Needs no further explanation....


----------



## Ryan (Dec 4, 2013)

Well now, how about that.

I've rehosted the letter:


----------



## afigg (Dec 4, 2013)

jis said:


> See this letter from FRA:


Not the sort of letter you see very often from a federal regulator to one of the agencies or companies they oversee. Putting the MTA and MNRR on notice.


----------



## NW cannonball (Dec 4, 2013)

afigg said:


> jis said:
> 
> 
> > See this letter from FRA:
> ...


Putting the MTA and MNRR on notice - heh -

And -- diverting blame from the FRA - an admittedly underfunded and toothless regulator.

Don't buy the *expense* excuse - for either FRA or MNNR - please think, please.

What would it cost to have a second well-paid person calling signals - $100/hr? Divide by the number of passengers - that would be about a dime per trip per passenger - very roughly.

Installing "PTC" or "ATC" or "ASES" might cost hundreds of millions - oh my. But divide by the number of passengers and the years of benefit -- dirt cheap. Basically zero up to a dime per passenger.

The technology is mostly "off the shelf". Integrating with ancient infrastructure raises the cost.

I'll be happy to see our infrastructure upgraded to 20th Century standards. May not happen until 22d Century.


----------



## Ryan (Dec 4, 2013)

In the long run (which is what we should be considering), people are expensive and fallible. Automated systems are much better and don't require health care and pensions.


----------



## NW cannonball (Dec 4, 2013)

RyanS said:


> In the long run (which is what we should be considering), people are expensive and fallible. Automated systems are much better and don't require health care and pensions.
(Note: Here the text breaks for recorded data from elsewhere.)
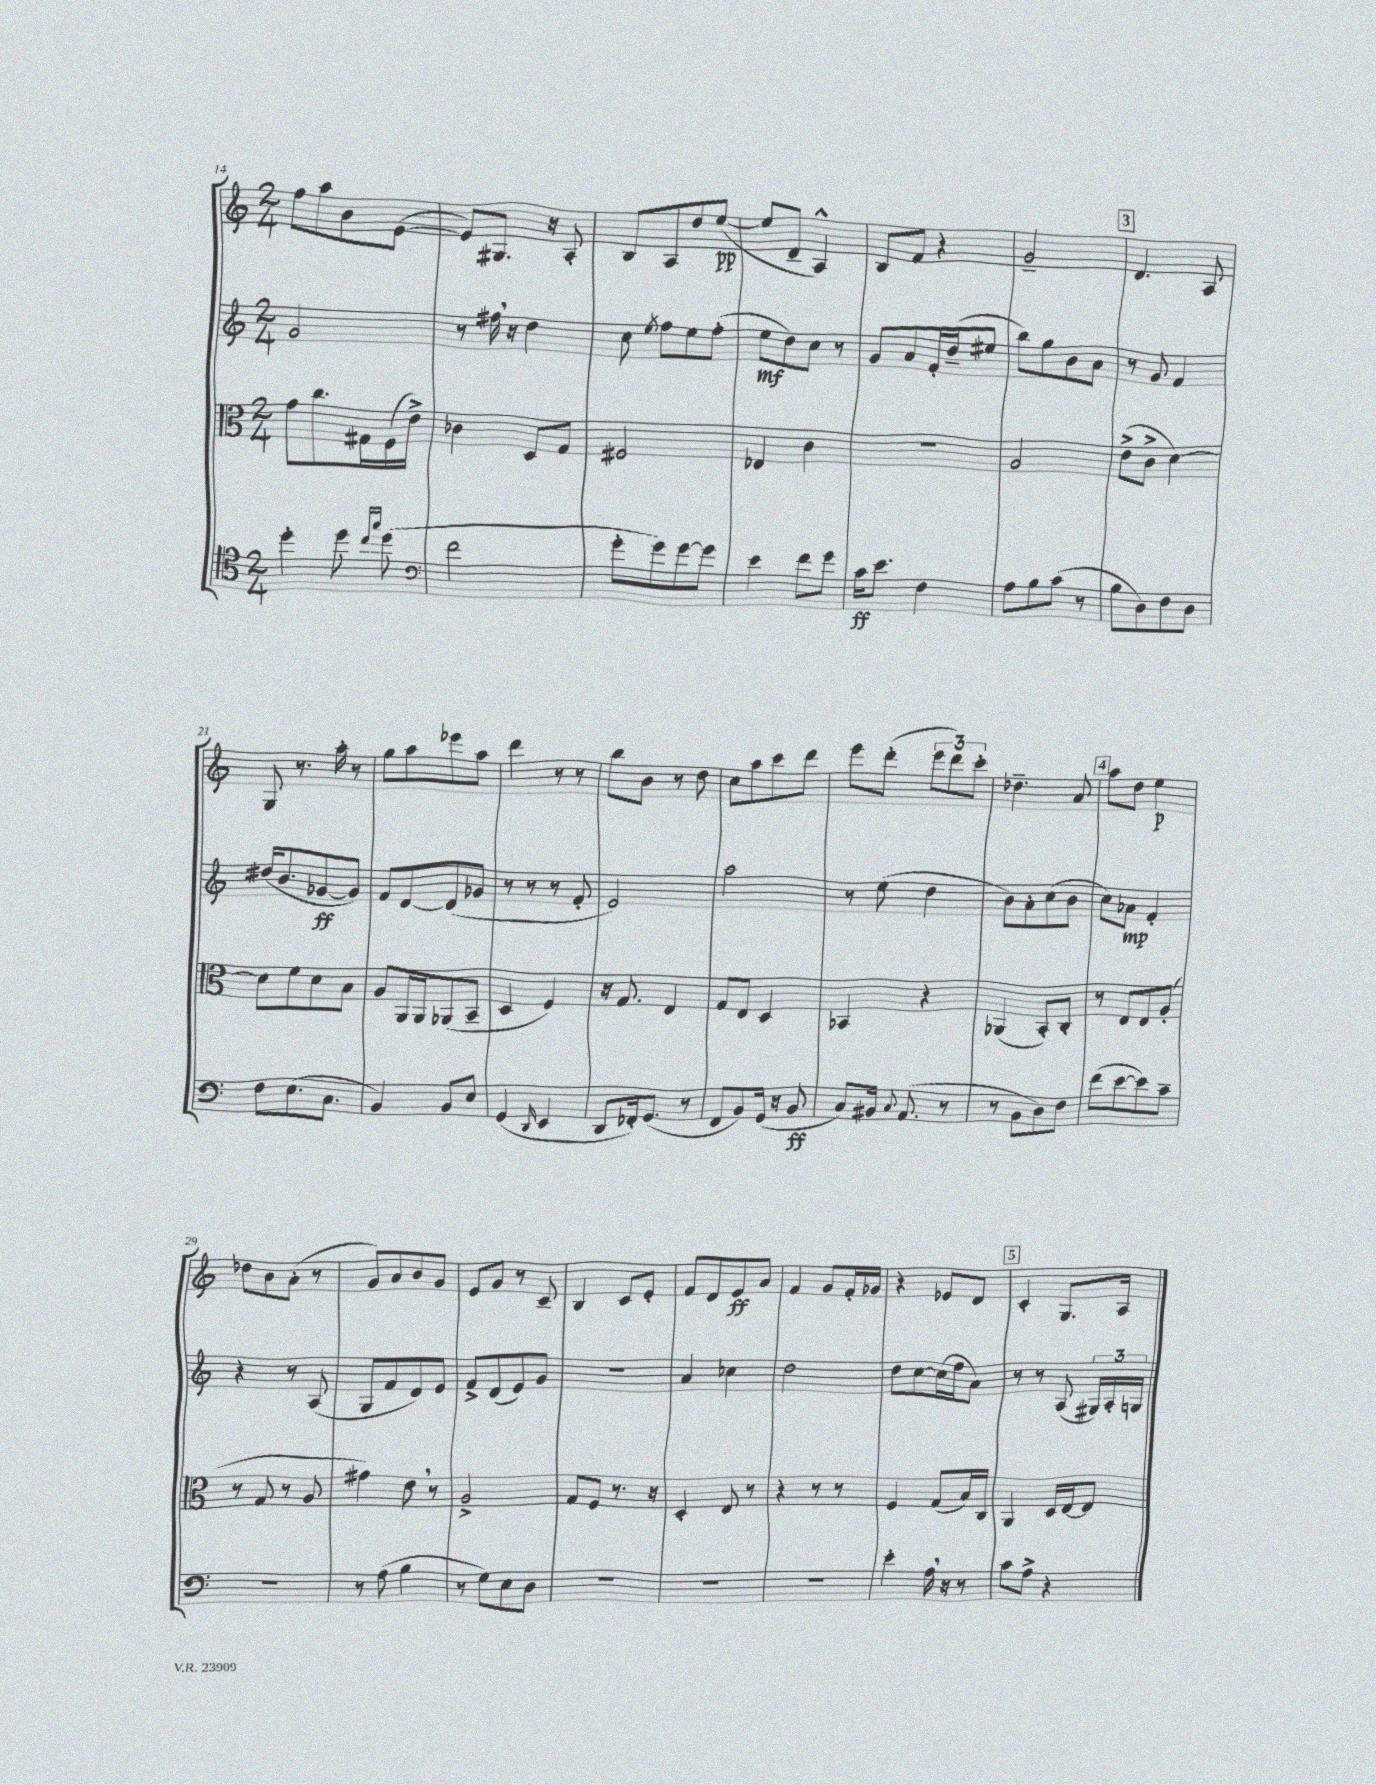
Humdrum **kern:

**kern	**kern	**kern	**kern
*staff4	*staff3	*staff2	*staff1
*clefC4	*clefC3	*clefG2	*clefG2
*k[]	*k[]	*k[]	*k[]
*M2/4	*M2/4	*M2/4	*M2/4
4dd'	8g	2g	8ff
.	8.cc	.	8aa
8dd	.	.	8b
.	16G#	.	.
16qqcc	.	.	.
16qqgg	.	.	.
(8dd	(16F	.	([8e
.	16e^)	.	.
=	=	=	=
*clefF4	*	*	*
2f	4c-	8r	8e])
.	.	16ff#	8.G#
.	.	16r	.
.	8D	4dd	.
.	.	.	16r
.	8G	.	8A'
=	=	=	=
8g'	2F#	8cc	8B
.	.	8qee	.
8g)	.	8ff	8A
[8g	.	8ee	8dd
8g]	.	(8ff'	([8ee
=	=	=	=
4e	4E-	8ee	8ee]
.	.	8dd)	8d~
8f	4c	8cc	4A^^)
8g	.	8r	.
=	=	=	=
16c	2r	8g	8B
8.e	.	.	.
.	.	8a	8f
4F	.	16f'	4r
.	.	(16dd~	.
.	.	8ee#	.
=	=	=	=
8A	2A	8bb)	2g~
8B	.	8gg	.
(8c	.	8b	.
8r	.	8a	.
=	=	=	=
8B	(8e^	8r	4.d
8D)	8c^	8g	.
8F	[4d)	4f	.
8D	.	.	8A
=	=	=	=
8F	8d]	(16dd#	8G
.	.	8.b	.
(8.E	8f	.	8.r
.	8d	[8g-	.
8.C	.	.	16aa'
.	8B	8g-])	8r
=	=	=	=
4BB)	8A	8f	8gg
.	16AA	[8d	8aa
.	16AA	.	.
8BB	(8AA-	(8d]	8eee-
8E	8BB~	8g-	8aa
=	=	=	=
(4GG	4D	8r	4ddd
.	.	8r	.
16qqDD	.	.	.
4EE	4F)	8r	8r
.	.	8f'	8r
=	=	=	=
8DD	16r	2e)	8bb
.	8.G	.	.
16FF-')	.	.	8b
(8.GG	.	.	.
.	4E	.	8r
8r	.	.	8dd
=	=	=	=
8FF	8G	2aa	8cc
8BB)	8E	.	8aa
(16GG	4D	.	8ccc
16r	.	.	.
8BB	.	.	8ddd
=	=	=	=
8C)	4BB-	8r	8eee
16BB#	.	(8ee	(8ddd'
8qqC	.	.	.
(8.AA	.	.	.
.	4r	4dd	12eee
.	.	.	12ddd)
8r	.	.	.
.	.	.	12ccc'
=	=	=	=
8r	(4AA-	8b)	4.dd-~
8BB	.	8a'	.
8D)	8BB')	(8cc	.
8F	8C'	8b	8a
=	=	=	=
(8f	8r	8cc)	8aa
[8e	8E	8a-	8dd
8e])	8E	4f'	4ee
8c~	(8A'	.	.
=	=	=	=
2r	8r	4r	8dd-
.	8G	.	8b
.	8r	8r	(8a'
.	8A	(8A	8r
=	=	=	=
8r	4g#)	8G	8g)
(8A	.	8f	8a
4B	8e	8d)	8b
.	8r	8e	8g
=	=	=	=
8r	2A^	8f^	8e
8G)	.	(8d	8g
8E	.	8e)	8r
8D	.	8g	8c~
=	=	=	=
2r	8G	2r	4B
.	8F	.	.
.	8.r	.	8c
.	.	.	8e'
.	16r	.	.
=	=	=	=
2r	4D'	4a	8f
.	.	.	8d
.	8E	4cc-	8e
.	8r	.	8a
=	=	=	=
2r	4r	2dd	4f
.	8r	.	8g
.	8r	.	16f'
.	.	.	16g-
=	=	=	=
4e'	4F	8dd	4r
.	.	[8cc	.
16A	(8G	(16cc]	8e-
16r	.	16ff	.
8r	16B)	8a)	8d
.	16C	.	.
=	=	=	=
8c	4AA	8r	4c'
8A^	.	8r	.
4r	16D	(8A	8.G
.	[16E	.	.
.	8E]	24G#)	.
.	.	24A'	.
.	.	.	16A
.	.	24G	.
==	==	==	==
*-	*-	*-	*-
In the long run - yeah - you and me are expensive and fallible. Automated systems are designed, built, and implemented by - hehe - expensive, fallible humans. Expensive fallible humans pay the fare. Sometimes, expensive fallible systems built by expensive fallible humans -- fail. Not all that simple.


----------



## jis (Dec 4, 2013)

Bu they at least don't fall asleep  unless provided by Micro$oft of course. Then all bets are off


----------



## Nathanael (Dec 5, 2013)

If you get the right designer, you can design an automated system which is very reliable. Expensive, and falliable, but with the right designer, not very falliable, and you only pay the cost once...

On the other hand, if you do a half-assed job on the design... :eyeroll:


----------